• **Source records**
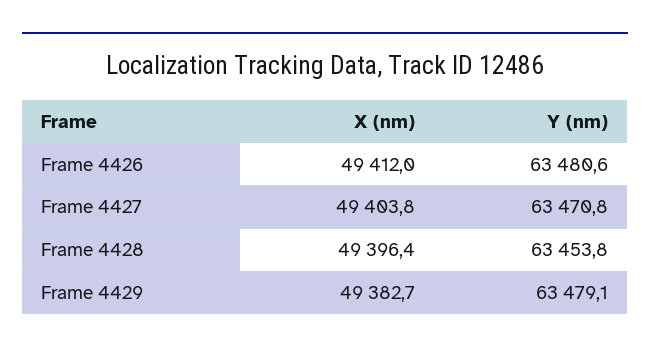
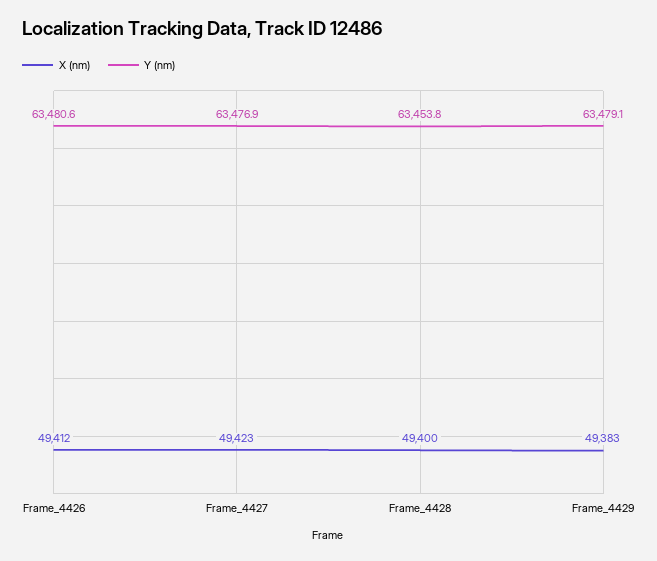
  {
    "X (nm)": {
      "Frame 4426": 49412,
-     "Frame 4427": 49403.8,
+     "Frame 4427": 49423,
-     "Frame 4428": 49396.4,
+     "Frame 4428": 49400,
      "Frame 4429": 49382.7
    },
    "Y (nm)": {
      "Frame 4426": 63480.6,
-     "Frame 4427": 63470.8,
+     "Frame 4427": 63476.9,
      "Frame 4428": 63453.8,
      "Frame 4429": 63479.1
    }
  }

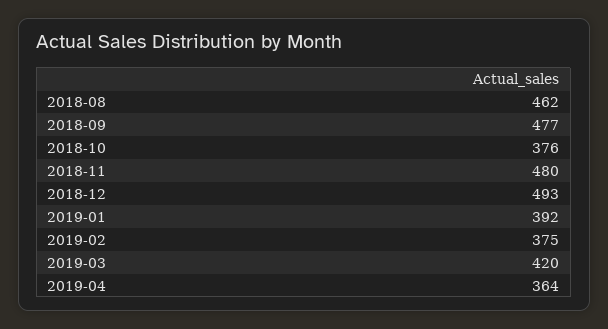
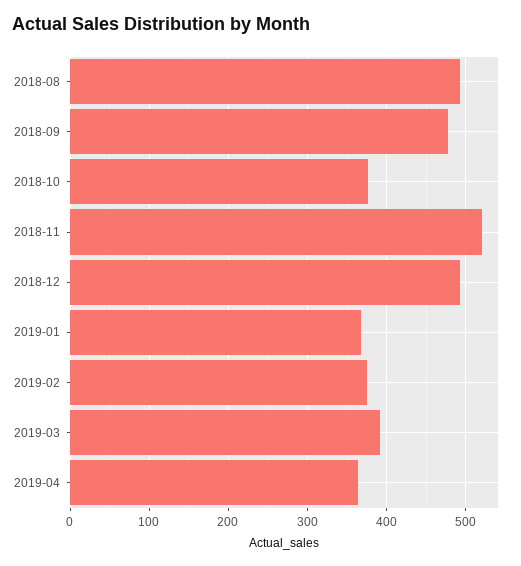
  {
-   "2018-08": 462,
+   "2018-08": 490,
    "2018-09": 477,
    "2018-10": 376,
-   "2018-11": 480,
+   "2018-11": 520,
    "2018-12": 493,
-   "2019-01": 392,
+   "2019-01": 370,
    "2019-02": 375,
-   "2019-03": 420,
+   "2019-03": 390,
    "2019-04": 364
  }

• **Task prompt**
Before printing anything, remove the pictures; then print all the records exactly.

• **Expected answer**
  {
    "X (nm)": {
      "Frame 4426": 49412,
-     "Frame 4427": 49403.8,
+     "Frame 4427": 49423,
-     "Frame 4428": 49396.4,
+     "Frame 4428": 49400,
      "Frame 4429": 49382.7
    },
    "Y (nm)": {
      "Frame 4426": 63480.6,
-     "Frame 4427": 63470.8,
+     "Frame 4427": 63476.9,
      "Frame 4428": 63453.8,
      "Frame 4429": 63479.1
    }
  }

  {
-   "2018-08": 462,
+   "2018-08": 490,
    "2018-09": 477,
    "2018-10": 376,
-   "2018-11": 480,
+   "2018-11": 520,
    "2018-12": 493,
-   "2019-01": 392,
+   "2019-01": 370,
    "2019-02": 375,
-   "2019-03": 420,
+   "2019-03": 390,
    "2019-04": 364
  }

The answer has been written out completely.